A shadow fell on the ground over me and the snake. I hadn’t heard him coming atall but I knew it was Grampa. Soft and easy, like he was remarking about the weather, Granpa said, “Don’t turn yer head. Don’t move, Little Tree. Don’t blink yer eyes.” Which I didn’t…
Then, of a sudden, Granpa’s big hand came between my face and the snake’s head. The hand stayed there. The rattler drew up higher. He begun to hiss and rattled a solid whirring sound. If Granpa had moved his hand… or flinched, the snake would have hit me square in the face. I knew it too.
But he didn’t…
Granpa took the snakebite that was meant for Little Tree. When the snake had his fangs deep into Granpa’s hand, Granpa squeezed it to death with his other. After they heard the crack of the snake’s backbone, Granpa pulled out his knife and cut himself where the snake had bitten him…

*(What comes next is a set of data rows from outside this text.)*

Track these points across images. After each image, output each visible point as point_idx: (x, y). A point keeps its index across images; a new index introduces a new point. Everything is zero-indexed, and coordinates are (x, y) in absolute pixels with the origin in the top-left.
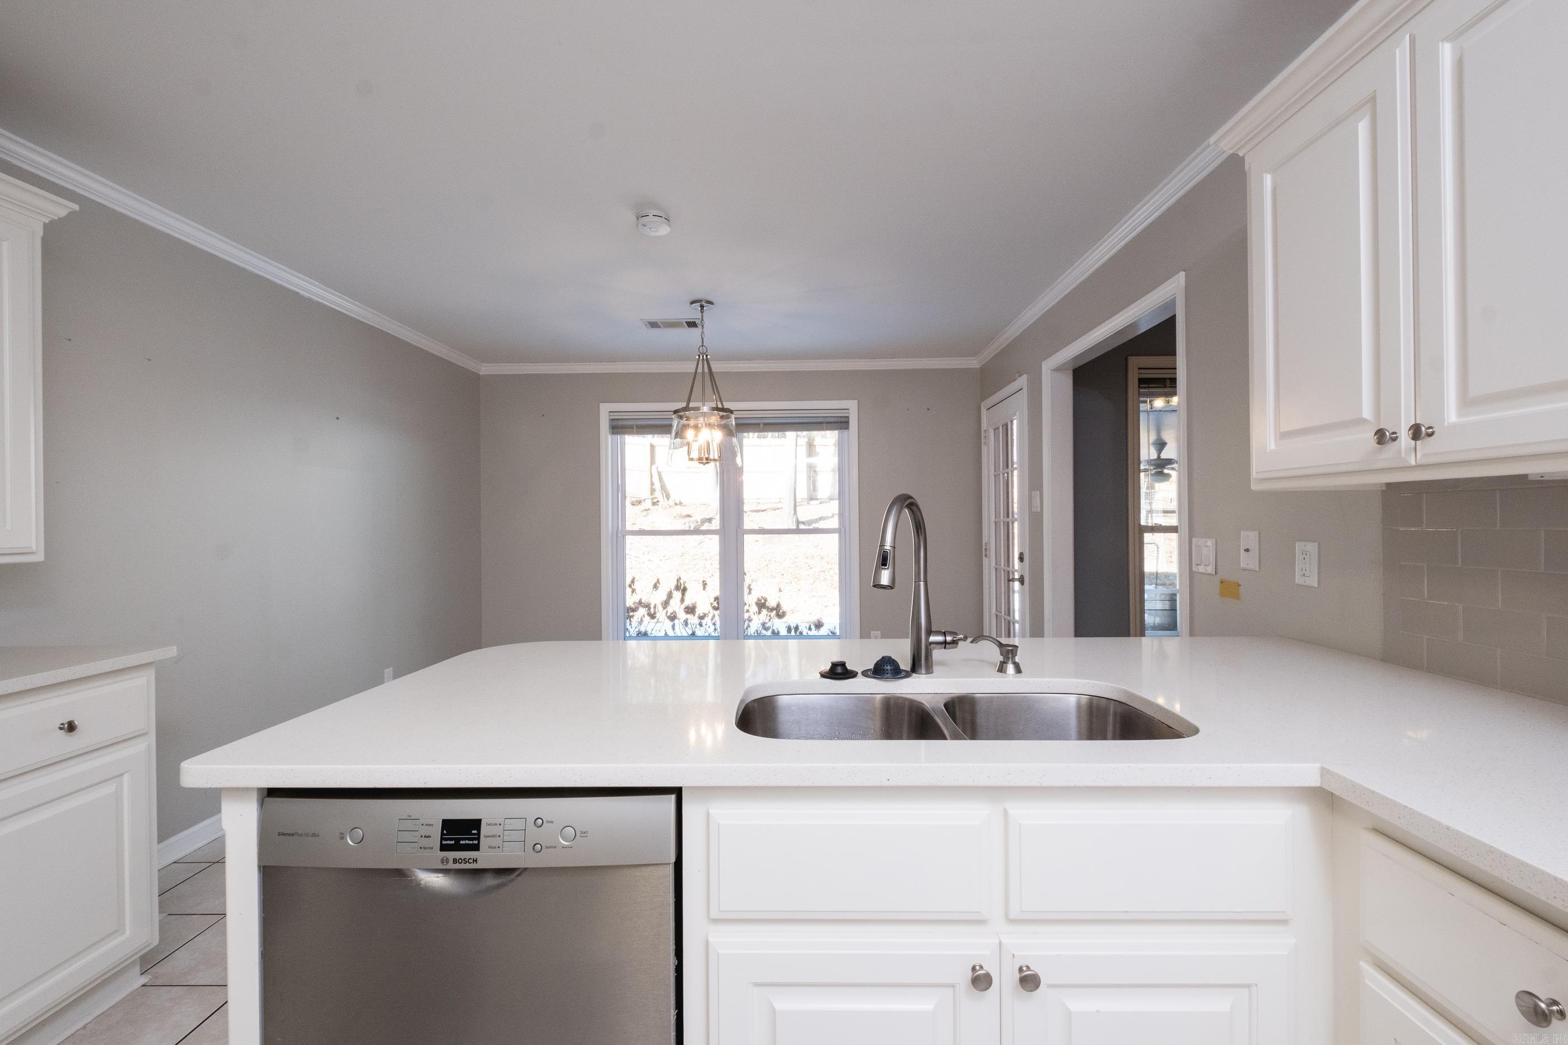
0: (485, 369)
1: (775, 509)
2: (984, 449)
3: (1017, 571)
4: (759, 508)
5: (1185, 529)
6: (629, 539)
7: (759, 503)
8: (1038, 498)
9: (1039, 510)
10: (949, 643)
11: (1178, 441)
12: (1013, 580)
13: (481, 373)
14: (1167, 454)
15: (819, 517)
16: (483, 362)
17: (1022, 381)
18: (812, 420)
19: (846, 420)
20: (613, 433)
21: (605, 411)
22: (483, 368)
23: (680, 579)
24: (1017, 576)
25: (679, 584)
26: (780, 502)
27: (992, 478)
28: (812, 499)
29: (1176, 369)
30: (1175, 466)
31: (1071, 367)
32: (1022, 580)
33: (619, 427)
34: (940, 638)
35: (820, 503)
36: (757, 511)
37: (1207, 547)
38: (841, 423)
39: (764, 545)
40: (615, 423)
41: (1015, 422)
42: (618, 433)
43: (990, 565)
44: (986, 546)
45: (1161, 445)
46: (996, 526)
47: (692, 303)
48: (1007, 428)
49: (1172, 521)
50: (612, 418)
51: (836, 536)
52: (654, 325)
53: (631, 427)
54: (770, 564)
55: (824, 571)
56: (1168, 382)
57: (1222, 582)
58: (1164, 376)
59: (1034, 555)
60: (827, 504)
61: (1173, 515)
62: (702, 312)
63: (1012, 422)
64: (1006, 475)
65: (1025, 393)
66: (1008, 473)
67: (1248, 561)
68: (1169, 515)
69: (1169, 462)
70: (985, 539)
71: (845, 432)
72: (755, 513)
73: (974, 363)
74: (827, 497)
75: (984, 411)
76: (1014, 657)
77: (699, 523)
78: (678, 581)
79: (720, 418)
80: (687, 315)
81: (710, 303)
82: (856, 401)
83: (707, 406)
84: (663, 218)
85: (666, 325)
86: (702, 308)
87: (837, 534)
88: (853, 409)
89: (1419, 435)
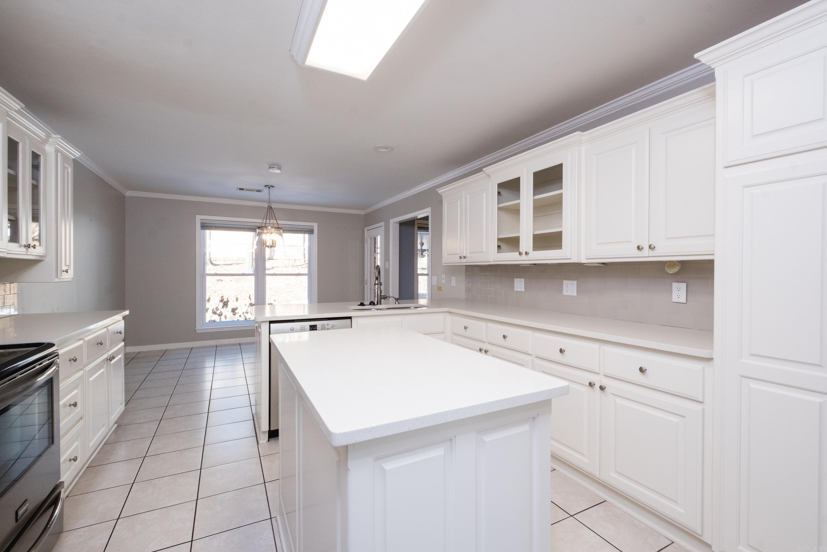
0: (129, 193)
1: (237, 264)
2: (366, 245)
4: (227, 263)
5: (430, 275)
6: (208, 277)
7: (225, 260)
8: (388, 264)
9: (388, 268)
11: (428, 243)
13: (126, 196)
14: (424, 248)
16: (129, 190)
17: (382, 224)
18: (298, 229)
19: (312, 230)
20: (202, 229)
21: (199, 218)
22: (128, 193)
25: (222, 299)
26: (239, 260)
27: (369, 256)
29: (428, 224)
30: (426, 252)
31: (399, 222)
33: (205, 226)
37: (435, 278)
38: (310, 232)
39: (236, 283)
40: (203, 224)
41: (379, 237)
42: (204, 229)
43: (367, 287)
44: (366, 280)
45: (422, 244)
46: (370, 273)
47: (265, 186)
48: (375, 239)
49: (425, 272)
51: (307, 277)
52: (241, 189)
53: (212, 227)
54: (242, 292)
55: (273, 296)
56: (426, 228)
57: (438, 287)
58: (424, 226)
59: (386, 283)
61: (426, 270)
62: (269, 190)
63: (377, 237)
64: (374, 255)
65: (383, 227)
67: (444, 281)
68: (424, 270)
69: (425, 250)
70: (366, 278)
71: (312, 235)
73: (362, 212)
75: (366, 231)
78: (221, 297)
79: (275, 230)
80: (259, 188)
81: (273, 187)
82: (317, 223)
83: (271, 226)
84: (279, 168)
85: (247, 190)
86: (269, 188)
87: (306, 277)
88: (315, 226)
89: (465, 257)
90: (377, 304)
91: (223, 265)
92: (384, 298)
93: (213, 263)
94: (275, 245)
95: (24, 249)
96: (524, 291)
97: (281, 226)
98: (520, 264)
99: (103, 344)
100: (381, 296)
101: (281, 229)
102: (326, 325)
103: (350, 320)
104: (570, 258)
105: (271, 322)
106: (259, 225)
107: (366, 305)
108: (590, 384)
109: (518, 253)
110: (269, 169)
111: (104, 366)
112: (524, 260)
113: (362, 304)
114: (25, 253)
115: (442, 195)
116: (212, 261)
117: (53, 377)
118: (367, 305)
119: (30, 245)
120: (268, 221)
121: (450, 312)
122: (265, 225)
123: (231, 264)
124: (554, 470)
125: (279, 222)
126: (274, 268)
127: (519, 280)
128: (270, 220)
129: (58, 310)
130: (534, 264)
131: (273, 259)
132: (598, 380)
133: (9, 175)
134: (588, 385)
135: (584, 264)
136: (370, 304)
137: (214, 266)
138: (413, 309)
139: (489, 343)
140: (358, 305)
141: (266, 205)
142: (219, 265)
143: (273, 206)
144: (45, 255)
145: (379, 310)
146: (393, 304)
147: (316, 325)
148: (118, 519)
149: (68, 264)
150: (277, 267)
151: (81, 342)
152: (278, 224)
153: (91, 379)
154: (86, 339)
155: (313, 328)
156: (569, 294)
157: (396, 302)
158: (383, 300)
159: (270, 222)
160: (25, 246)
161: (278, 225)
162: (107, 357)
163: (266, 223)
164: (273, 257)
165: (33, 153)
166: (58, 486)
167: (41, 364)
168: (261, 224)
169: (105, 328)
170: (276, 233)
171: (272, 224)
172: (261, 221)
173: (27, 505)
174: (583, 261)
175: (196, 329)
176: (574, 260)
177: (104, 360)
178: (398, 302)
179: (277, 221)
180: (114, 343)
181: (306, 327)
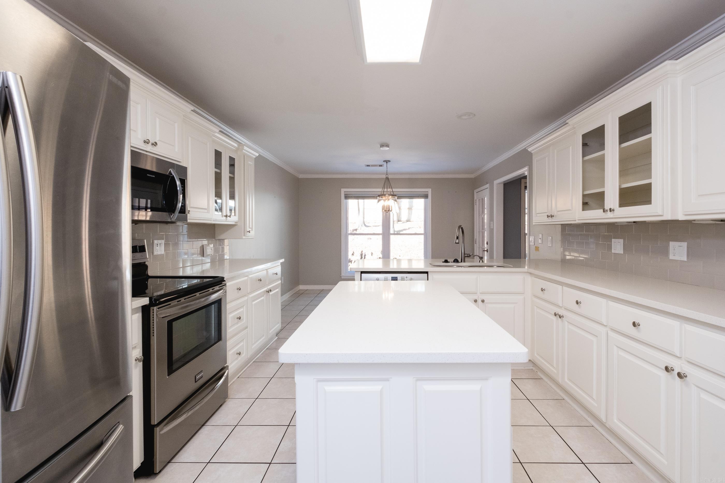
2: (475, 206)
3: (486, 248)
4: (376, 224)
5: (528, 234)
6: (349, 236)
8: (492, 224)
9: (493, 228)
10: (469, 256)
12: (485, 251)
13: (299, 178)
15: (403, 229)
16: (301, 174)
17: (487, 186)
18: (415, 195)
19: (427, 195)
20: (345, 199)
21: (343, 190)
22: (300, 176)
23: (362, 252)
24: (486, 249)
25: (362, 254)
27: (479, 217)
28: (399, 221)
31: (503, 183)
32: (487, 251)
33: (347, 197)
34: (467, 255)
35: (403, 223)
36: (376, 226)
37: (533, 238)
38: (426, 196)
40: (346, 195)
41: (486, 198)
42: (347, 199)
43: (477, 246)
44: (476, 240)
46: (479, 233)
47: (384, 161)
48: (483, 200)
50: (345, 193)
52: (368, 166)
53: (352, 197)
57: (536, 247)
59: (490, 243)
60: (406, 223)
62: (387, 164)
63: (485, 198)
64: (482, 216)
65: (488, 189)
66: (483, 215)
67: (541, 241)
70: (475, 237)
71: (426, 199)
72: (375, 227)
73: (472, 176)
74: (405, 220)
75: (475, 193)
76: (482, 259)
77: (352, 231)
78: (361, 252)
79: (392, 197)
80: (380, 164)
81: (390, 161)
82: (431, 189)
83: (388, 194)
84: (388, 146)
85: (373, 166)
86: (387, 162)
87: (423, 236)
88: (429, 191)
89: (552, 216)
90: (461, 262)
91: (373, 226)
92: (468, 256)
93: (366, 225)
94: (392, 210)
95: (224, 218)
96: (623, 253)
97: (395, 193)
98: (616, 223)
99: (262, 281)
100: (464, 254)
101: (395, 195)
102: (405, 278)
103: (427, 274)
104: (661, 214)
105: (362, 272)
106: (379, 193)
107: (449, 262)
108: (667, 369)
109: (602, 210)
110: (381, 148)
111: (264, 295)
112: (609, 218)
113: (446, 261)
114: (225, 221)
115: (532, 152)
116: (365, 223)
117: (221, 298)
118: (451, 262)
119: (227, 215)
120: (386, 190)
121: (530, 273)
122: (383, 193)
123: (378, 226)
124: (631, 462)
125: (394, 190)
126: (410, 228)
127: (617, 240)
128: (387, 188)
129: (253, 257)
130: (634, 222)
131: (410, 221)
132: (678, 366)
133: (216, 173)
134: (664, 369)
135: (693, 222)
136: (454, 261)
137: (367, 227)
138: (495, 268)
139: (565, 308)
140: (443, 262)
141: (384, 176)
142: (370, 226)
143: (390, 177)
144: (237, 221)
145: (463, 267)
146: (477, 262)
147: (397, 277)
148: (256, 399)
149: (251, 227)
150: (413, 228)
151: (246, 278)
152: (393, 191)
153: (254, 303)
154: (250, 276)
155: (395, 279)
156: (677, 258)
157: (480, 260)
158: (466, 259)
159: (387, 190)
160: (225, 216)
161: (393, 193)
162: (267, 290)
163: (384, 192)
164: (410, 220)
165: (230, 157)
166: (223, 369)
167: (214, 289)
168: (381, 192)
169: (266, 270)
170: (392, 199)
171: (390, 192)
172: (380, 190)
173: (202, 374)
174: (681, 217)
175: (342, 275)
176: (668, 216)
177: (264, 292)
178: (482, 260)
179: (393, 189)
180: (271, 282)
181: (388, 278)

“Thankee, Granpa.” Granpa looked at me and grinned. He had blood smeared over his mouth and face.
“Helldamnfire!” Granpa said. “We showed that son of a bitch, didn’t we?”
“Yes, sir,” I said, feeling better about the whole thing. “We showed that son of a bitch.” Though I couldn’t recall as having much to do with the showing…
Granpa’s hand started to swell and he commented on how hot the weather was getting, “fer this time of year.” His face looked funny. Now his arm was turning blue.
“I’m going for Granma,” I said. I started off. Granpa looked after me and his eyes stared off, faraway.
“Reckin I’ll rest a spell,” he said, calm as syrup. “I’ll be along directly.”
Little Tree ran to get his Granma. When she got there she saved Granpa by capturing quail and using their splayed open bodies to draw out the venom. While it seemed as though Granpa might die, she and Little Tree lay naked next to him all night long to keep his body warm.
…I told her how it all happened, and that I reckined it was my fault for not watching. Granma said it wasn’t anybody’s fault, not even the rattlesnake’s. She said we wasn’t to place fault ner gain on anything that just happened. Which made me feel some better, but not much.
In this book, Carter deals with the very best of society and the very worst. Ignorance, intolerance, predjudice, pride, racism and materialsm, are all taken on as evils, yet these are the very characteristics with which Carter himself is described in the short biographies I have read about him. It might just be true that Little Tree can be appreciated all by itself despite the biography of Carter. I found this little blurb on Wikipedia.
Richard Friedenberg wrote and directed the 1997 film adaptation. He has defended the book, but not the author:
Mr. Friedenberg said what appealed to him about the book was that "the characters and milieu they were in represented everything that was good about America and everything that was bad." On the one hand, he said, the book dealt with the strength of the family and not necessarily with traditional families. On the other hand, he said, it dealt with ignorance and prejudice. Mr. Friedenberg said he found it perplexing and almost impossible to understand Mr. Carter's motives and literary ambitions.
Others cannot forgive Carter’s past. Oprah Winfry, who in 1994 endorsed Little Tree, subsequently removed it from her list of recommended book titles:
"I no longer—even though I had been moved by the story—felt the same about this book," Winfrey said in 1994. "There's a part of me that said, 'Well, OK, if a person has two sides of them and can write this wonderful story and also write the segregation forever speech, maybe that's OK.' But I couldn't—I couldn't live with that."
It could be that I am just a hypocrite. Maybe I’m blind. How can I hate prejudice so much and still embrace this work? I have to believe that, while Asa Carter never said he was sorry for his role in the segregationist movement, Forrest Carter's apology might just be in The Education of Little Tree. I like to think so. I would like to believe that a man can change.